Russian spy poisoning first case of radioactive terror in West

In the classic Russian spy novel "Under Western Eyes" Joseph Conrad wrote: "The illogicality of their attitude, the arbitrariness of their conclusions, the frequency of the exceptional…" - these are only a few of the character traits he attributed to the "Russian soul."

 

The book was published in London in 1911 and presented readers with a complex plot that included espionage, counter espionage, informants, assassinations and romance throughout Russia and the Russian community in Western Europe.

 

The message of the book was chilling: You Westerners don't try understanding Russia and its conduct, it is a riddle shrouded in mystery and you will not be able to decipher it: "… oppressed society where the noblest aspirations of humanity… prostituted to the lusts of hate and fear, the inseparable companions of an uneasy despotism."

 

It's difficult not recalling Conrad's book in face of the targeted killing of Alexander Litvinenko, the former KGB spy who was poisoned by radioactive polonium-210 on British territory.

 

Polonium, an extremely rare element, was first discovered in 1898 by the couple Maria Curie Skłodowska and her husband Pierre. Curie Skłodowska was a controversial scientist who became the first two-time Nobel laureate in two different fields of science (physics and chemistry.) She named polonium after her beloved homeland, Poland, which was under Russian occupation at the time.

 

Weapon of mass destruction

The fatal isotope can only be produced by sovereign states with nuclear reactors and sophisticated laboratories. A single gram of the substance is enough to poison one hundred million people; it is the type of poisoning that has no cure.

 

Polonium 210 is therefore a weapon of mass destruction, and its use by agents of one of Russia's intelligence wings is the first case of a nuclear-radioactive terror perpetrated on Western territory.

 

Yelena Georgevna Bonner, a human rights activist in the former Soviet Union and widow of the late Andrei Sakharov, described the assassination as a new type of Chernobyl, and warned the West against nuclear war Russian style.

 

But in the West as in the West, it prefers turning a blind eye to what is blatantly clear.
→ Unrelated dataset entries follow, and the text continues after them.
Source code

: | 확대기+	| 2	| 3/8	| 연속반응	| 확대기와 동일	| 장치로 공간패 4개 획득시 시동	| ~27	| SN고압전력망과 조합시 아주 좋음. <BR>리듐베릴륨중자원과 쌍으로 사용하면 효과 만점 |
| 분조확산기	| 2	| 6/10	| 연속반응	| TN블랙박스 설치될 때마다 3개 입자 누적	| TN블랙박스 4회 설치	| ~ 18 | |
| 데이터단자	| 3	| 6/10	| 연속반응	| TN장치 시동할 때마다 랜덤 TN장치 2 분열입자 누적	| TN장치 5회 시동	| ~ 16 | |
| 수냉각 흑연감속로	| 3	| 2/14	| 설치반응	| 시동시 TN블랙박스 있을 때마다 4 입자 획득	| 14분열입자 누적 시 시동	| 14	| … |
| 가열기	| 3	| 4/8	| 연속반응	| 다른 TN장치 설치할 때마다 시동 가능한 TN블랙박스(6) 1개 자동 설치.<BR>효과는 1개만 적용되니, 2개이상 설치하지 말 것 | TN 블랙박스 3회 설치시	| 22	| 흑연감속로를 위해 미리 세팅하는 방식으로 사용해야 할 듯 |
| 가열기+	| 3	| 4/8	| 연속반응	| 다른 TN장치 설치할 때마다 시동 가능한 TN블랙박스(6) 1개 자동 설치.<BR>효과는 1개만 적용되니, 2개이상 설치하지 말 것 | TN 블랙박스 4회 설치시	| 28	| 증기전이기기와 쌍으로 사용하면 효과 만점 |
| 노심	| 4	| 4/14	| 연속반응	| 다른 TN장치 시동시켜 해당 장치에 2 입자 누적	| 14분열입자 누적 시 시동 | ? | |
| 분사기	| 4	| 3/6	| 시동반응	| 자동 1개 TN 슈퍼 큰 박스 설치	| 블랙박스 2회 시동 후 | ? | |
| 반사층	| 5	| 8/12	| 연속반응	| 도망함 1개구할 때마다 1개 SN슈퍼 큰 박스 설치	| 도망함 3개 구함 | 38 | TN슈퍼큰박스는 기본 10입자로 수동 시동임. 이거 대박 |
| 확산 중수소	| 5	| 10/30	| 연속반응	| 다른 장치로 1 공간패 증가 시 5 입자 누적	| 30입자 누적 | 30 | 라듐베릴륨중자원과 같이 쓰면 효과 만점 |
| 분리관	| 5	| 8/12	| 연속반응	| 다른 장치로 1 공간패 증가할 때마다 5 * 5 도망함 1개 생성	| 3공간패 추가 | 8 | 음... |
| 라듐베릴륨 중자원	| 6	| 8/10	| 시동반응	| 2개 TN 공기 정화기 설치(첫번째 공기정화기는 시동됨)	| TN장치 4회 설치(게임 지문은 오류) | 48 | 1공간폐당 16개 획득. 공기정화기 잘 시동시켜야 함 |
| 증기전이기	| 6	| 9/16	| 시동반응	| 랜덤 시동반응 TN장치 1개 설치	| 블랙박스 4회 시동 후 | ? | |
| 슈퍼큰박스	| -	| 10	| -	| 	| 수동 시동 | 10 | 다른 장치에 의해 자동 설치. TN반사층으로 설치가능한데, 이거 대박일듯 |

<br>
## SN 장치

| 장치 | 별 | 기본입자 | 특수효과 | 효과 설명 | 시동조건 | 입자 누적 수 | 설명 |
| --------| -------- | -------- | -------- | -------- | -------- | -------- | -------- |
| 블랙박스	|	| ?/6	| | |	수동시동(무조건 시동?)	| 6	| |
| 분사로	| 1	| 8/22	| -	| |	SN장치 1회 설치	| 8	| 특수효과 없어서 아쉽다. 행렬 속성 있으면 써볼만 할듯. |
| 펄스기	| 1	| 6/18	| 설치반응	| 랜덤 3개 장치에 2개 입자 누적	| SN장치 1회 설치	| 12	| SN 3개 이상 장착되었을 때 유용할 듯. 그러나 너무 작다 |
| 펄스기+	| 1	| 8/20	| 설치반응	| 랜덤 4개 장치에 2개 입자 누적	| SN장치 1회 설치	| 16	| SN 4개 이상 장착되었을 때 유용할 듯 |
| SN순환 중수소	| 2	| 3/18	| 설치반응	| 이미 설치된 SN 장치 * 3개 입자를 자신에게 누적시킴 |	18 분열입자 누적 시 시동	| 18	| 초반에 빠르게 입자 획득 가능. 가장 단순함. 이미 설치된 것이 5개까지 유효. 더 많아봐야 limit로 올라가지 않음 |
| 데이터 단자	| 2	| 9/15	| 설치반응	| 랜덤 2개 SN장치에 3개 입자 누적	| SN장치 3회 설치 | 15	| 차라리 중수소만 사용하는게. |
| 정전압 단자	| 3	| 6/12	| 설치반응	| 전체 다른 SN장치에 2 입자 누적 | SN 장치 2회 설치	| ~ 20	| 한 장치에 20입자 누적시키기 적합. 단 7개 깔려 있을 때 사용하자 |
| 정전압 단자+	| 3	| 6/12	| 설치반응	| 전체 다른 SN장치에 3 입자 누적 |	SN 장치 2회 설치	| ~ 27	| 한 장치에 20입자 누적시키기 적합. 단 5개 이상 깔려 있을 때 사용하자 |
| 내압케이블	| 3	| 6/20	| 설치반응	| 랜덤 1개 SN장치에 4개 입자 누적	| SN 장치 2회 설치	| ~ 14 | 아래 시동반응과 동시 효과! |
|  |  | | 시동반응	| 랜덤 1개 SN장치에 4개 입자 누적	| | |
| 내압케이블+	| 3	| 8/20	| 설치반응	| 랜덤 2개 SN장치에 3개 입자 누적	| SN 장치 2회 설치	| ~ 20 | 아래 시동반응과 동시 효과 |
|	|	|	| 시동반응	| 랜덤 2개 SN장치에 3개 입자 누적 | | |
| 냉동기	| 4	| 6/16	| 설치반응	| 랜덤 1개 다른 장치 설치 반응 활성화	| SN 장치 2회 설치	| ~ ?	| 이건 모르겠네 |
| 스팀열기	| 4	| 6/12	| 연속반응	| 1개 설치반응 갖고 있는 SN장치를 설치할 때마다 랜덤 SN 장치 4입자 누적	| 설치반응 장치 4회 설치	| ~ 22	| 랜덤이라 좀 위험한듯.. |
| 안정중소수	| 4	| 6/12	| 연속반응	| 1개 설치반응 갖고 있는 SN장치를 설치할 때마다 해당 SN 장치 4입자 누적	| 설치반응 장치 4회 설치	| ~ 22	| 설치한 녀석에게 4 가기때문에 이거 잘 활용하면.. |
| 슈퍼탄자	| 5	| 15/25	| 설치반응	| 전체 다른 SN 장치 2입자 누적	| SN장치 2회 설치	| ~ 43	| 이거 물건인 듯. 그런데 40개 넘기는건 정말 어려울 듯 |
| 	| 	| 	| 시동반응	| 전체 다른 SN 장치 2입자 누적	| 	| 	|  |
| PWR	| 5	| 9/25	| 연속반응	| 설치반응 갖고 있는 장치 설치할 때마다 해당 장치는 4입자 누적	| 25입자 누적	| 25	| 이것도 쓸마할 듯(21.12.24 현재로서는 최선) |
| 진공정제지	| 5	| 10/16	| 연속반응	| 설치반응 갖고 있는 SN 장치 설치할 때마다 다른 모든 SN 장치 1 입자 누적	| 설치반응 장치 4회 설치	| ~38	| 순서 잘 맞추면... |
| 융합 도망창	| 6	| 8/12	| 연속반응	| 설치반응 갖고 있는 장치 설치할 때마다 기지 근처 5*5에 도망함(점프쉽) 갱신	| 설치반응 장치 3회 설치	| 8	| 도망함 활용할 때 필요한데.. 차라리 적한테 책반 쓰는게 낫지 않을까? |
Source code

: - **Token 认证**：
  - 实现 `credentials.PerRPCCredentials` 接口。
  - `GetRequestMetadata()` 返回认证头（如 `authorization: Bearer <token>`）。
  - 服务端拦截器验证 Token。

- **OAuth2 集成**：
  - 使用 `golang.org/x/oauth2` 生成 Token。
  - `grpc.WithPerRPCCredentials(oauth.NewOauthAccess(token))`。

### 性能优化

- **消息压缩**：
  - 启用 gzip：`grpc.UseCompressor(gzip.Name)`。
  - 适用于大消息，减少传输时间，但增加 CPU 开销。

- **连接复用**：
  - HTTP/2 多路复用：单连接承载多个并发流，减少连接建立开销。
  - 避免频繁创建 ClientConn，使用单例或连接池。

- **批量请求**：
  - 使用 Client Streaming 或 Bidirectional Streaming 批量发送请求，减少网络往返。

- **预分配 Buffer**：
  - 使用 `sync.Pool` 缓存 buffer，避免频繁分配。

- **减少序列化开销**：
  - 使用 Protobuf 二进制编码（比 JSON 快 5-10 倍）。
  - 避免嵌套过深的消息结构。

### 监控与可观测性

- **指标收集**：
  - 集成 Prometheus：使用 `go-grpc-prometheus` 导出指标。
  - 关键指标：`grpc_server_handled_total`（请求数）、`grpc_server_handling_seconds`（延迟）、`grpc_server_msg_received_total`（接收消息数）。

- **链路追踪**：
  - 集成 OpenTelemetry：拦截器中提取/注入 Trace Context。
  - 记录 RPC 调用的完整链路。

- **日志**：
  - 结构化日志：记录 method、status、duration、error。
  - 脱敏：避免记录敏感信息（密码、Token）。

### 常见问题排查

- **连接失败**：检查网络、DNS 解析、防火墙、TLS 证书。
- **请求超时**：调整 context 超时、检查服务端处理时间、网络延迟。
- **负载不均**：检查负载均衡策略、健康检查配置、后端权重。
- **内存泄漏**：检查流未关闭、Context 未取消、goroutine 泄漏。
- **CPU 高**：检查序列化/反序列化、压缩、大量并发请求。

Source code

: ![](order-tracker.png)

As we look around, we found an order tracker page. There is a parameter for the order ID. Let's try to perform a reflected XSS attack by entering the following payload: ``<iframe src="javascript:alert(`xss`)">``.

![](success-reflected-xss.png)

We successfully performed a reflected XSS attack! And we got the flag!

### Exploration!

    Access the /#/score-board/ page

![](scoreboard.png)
Police forces are investigating the affair in secret, governments are hesitant and the media is proposing unfounded conspiracies.

 

How is it possible, ask the naïve statesmen and commentators, that the ruling Russian government, with clear interests in developing fruitful commercial ties with the West and aspirations to be viewed as moderate, would dispatch murderers to the heart of Europe with such a dangerous substance that leaves such a distinct trail?

 

This could indeed be the case. The Russian assassination culture is void of Western logic, as articulated by Conrad and reiterated by historian Simon Sebag Montefiore in his book "Stalin - The Court of the Red Tsar."

 

Montefiore terms Bolshevik communism as "a social system based on blood letting," and concludes that Stalin and members of the Soviet leadership, killed enthusiastically, cheaply, almost joyfully…

 

Tyrannical curse still exists?

With the collapse of communism, there was a brief period where there was hope that Russia had finally succeeded in ridding itself of the tyrannical curse. This was apparently false hope. Ghosts of the tyrannical-dictatorial past have raised their heads, primarily because contrary to other east European countries, the Russians never settled scores with their past and murderers.

 

Russia is currently the only country actually being run by a gang of former colonels and agents from the era of the Soviet security establishment; it is only natural, therefore, that for political purposes and intimidation they are using the only means they are familiar with: Showcase killings.

 

In Conrad's book "Under Western Eyes" he noted that the only thing that changed in Russia since the transition from the Tsarist rule to the communist rule was a change of name. His book also includes this prophetic statement:

 

The oppressors and the oppressed are all Russians together; and the world is brought once more face to face with the truth of the saying that the tiger cannot change his stripes nor the leopard his spots.